The attachment is a proof from Evans book "Measure Theory and Fine Properties of Functions" pg 132 Theorem 5. The statement of the theorem is:
Let $f:U \rightarrow \mathbb{R}$. Then $f$ is locally Lipschitz in $U$ if and only if $f \in W^{1,\infty}_{loc}(U)$. My two questions are only regarding the first direction($\Rightarrow$) of the theorem.
Can we get the sequence $g_{i}^{h_{j}} \rightharpoonup g_{i}$ weakly in $L^{p}_{loc}(U)$, where $g_{i} \in L_{loc}^{\infty}(U)$ by noting: Since $(g_{i}^{h_{j}})_{j}$ is bounded in $L^{\infty}_{loc}(U)$ we can find a weak* convergent subsequence such that $g_{i}^{h_{j}} \rightharpoonup g_{i}$ in $L^{\infty}_{loc}(U)$ and then use Theroem 3 in section 1.9 (which states: since $g_{i}^{h_{j}}$ is bounded in $L^{\infty}_{loc}(U)$ there exists a subsequence which converges weakly in $L^{p}_{loc}(U)$) to get a further subsequence (which I will again call $g_{i}^{h_{j}}$) such that $g_{i}^{h_{j}} \rightharpoonup v$ weakly in $L^{p}_{loc}(U)$, by uniqueness of limits we get $v = g_{i}$. Does this reasoning work?
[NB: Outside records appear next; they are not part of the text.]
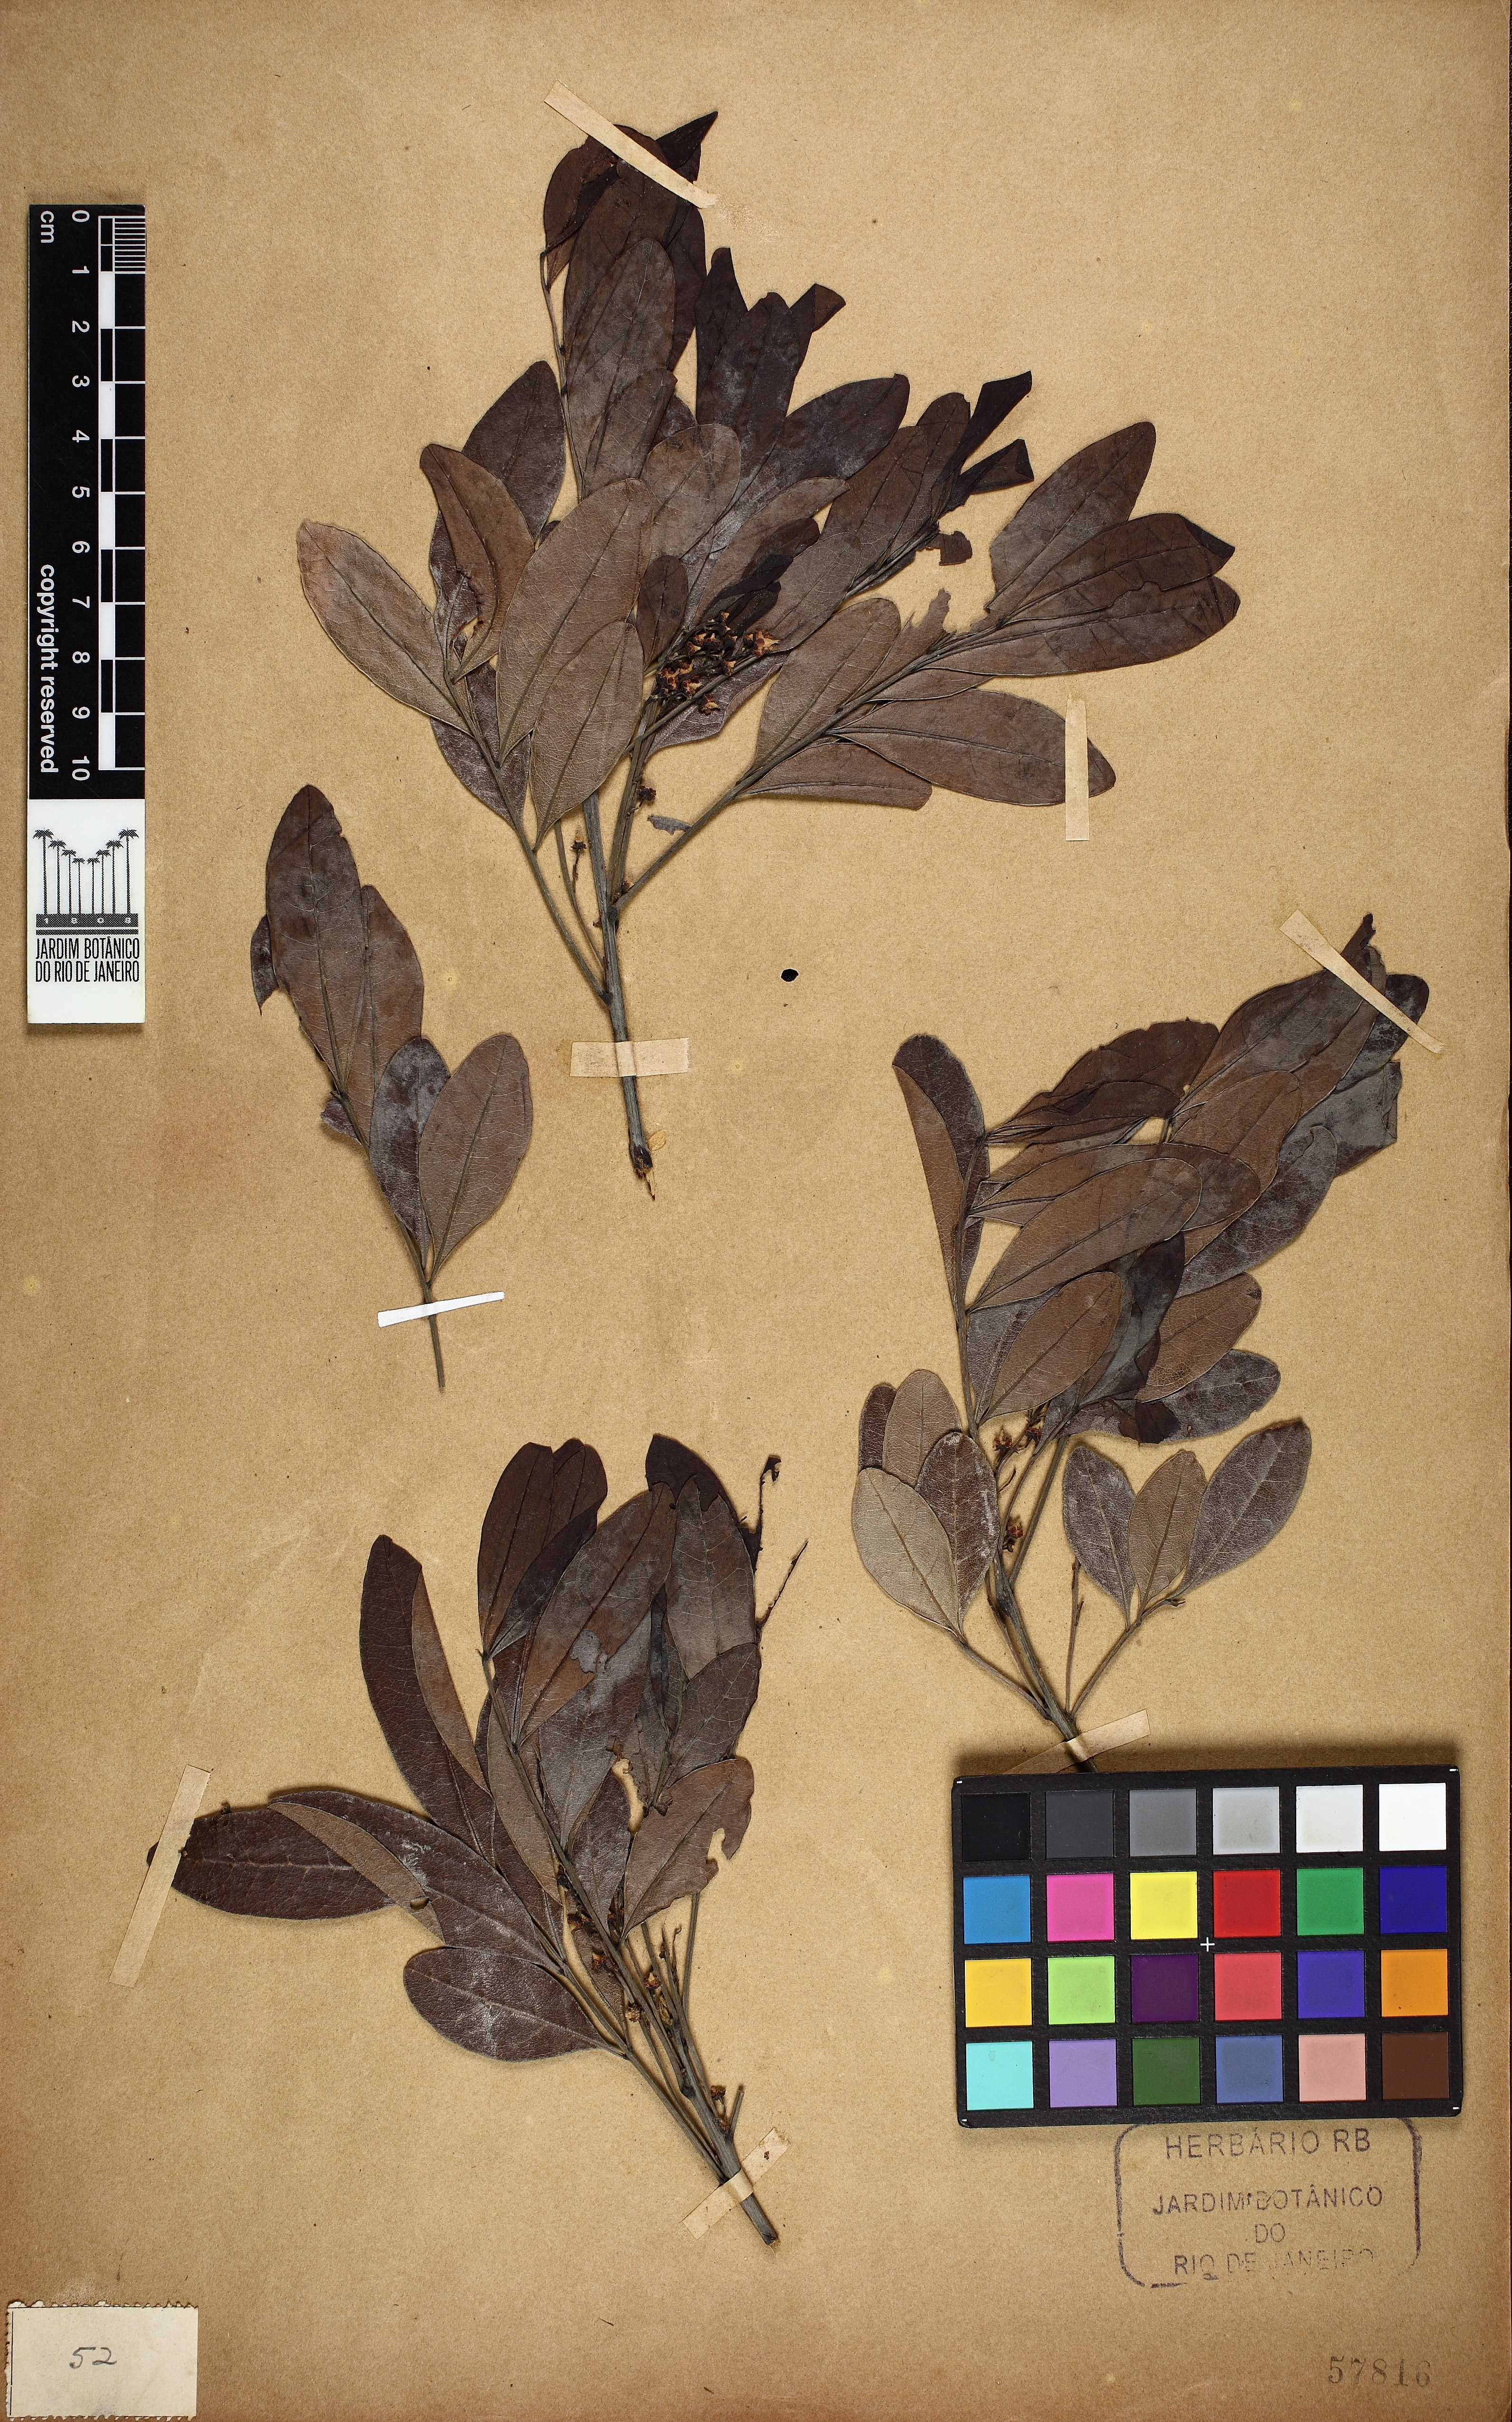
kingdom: Plantae
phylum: Tracheophyta
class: Magnoliopsida
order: Sapindales
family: Sapindaceae
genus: Matayba
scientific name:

Is there a simpler way to show this?
To get the result that $\lim\limits_{j \rightarrow \infty}\int_{U}f(x)\frac{\varphi(x+h_{j}e_{i})-\varphi(x)}{h_{j}}dx = \int_{U}f(x)\frac{\partial \varphi}{\partial x_{i}}dx$ at the end, can I use the Lebesgue Dominated Convergence Theorem where I would dominate $f(x)\frac{\varphi(x+h_{j}e_{i})-\varphi(x)}{h_{j}}$. Since $\varphi \in C_{c}^{1}(V)$ is continuous on a compact set it is bounded, so $\frac{\varphi(x+h_{j}e_{i})-\varphi(x)}{h_{j}} \leq C $ for some constant $C > 0$. But since $V$ is bounded we get $\int_{V}Cdx \leq C\int_{V}dx = C|V| < +\infty$. Then $g := MC$ becomes the summable function which dominates , where $M := \Vert f \Vert_{L^{\infty}_{loc}(U)}$. Does this reasoning work? Is there a simpler way to show this?
Please let me know where I went wrong first before showing the correct reasoning.
Thanks for any assistance. Let me know if anything is unclear.
It seem to me that the argument is fine. The key idea here is that $L^p(U)$ is continuously embedded in $L^q(U)$ for $p\ge q$ ($U$ bounded). Note also that we only need, for example, that $g_i^{h_i}$ has a subsequence wich weakly converge in $L^2(U)$.
I do agree with this argument too, however, you do not finished it. What is the function in $L^1(U)$ which dominates $\varphi_i^{h_j}$?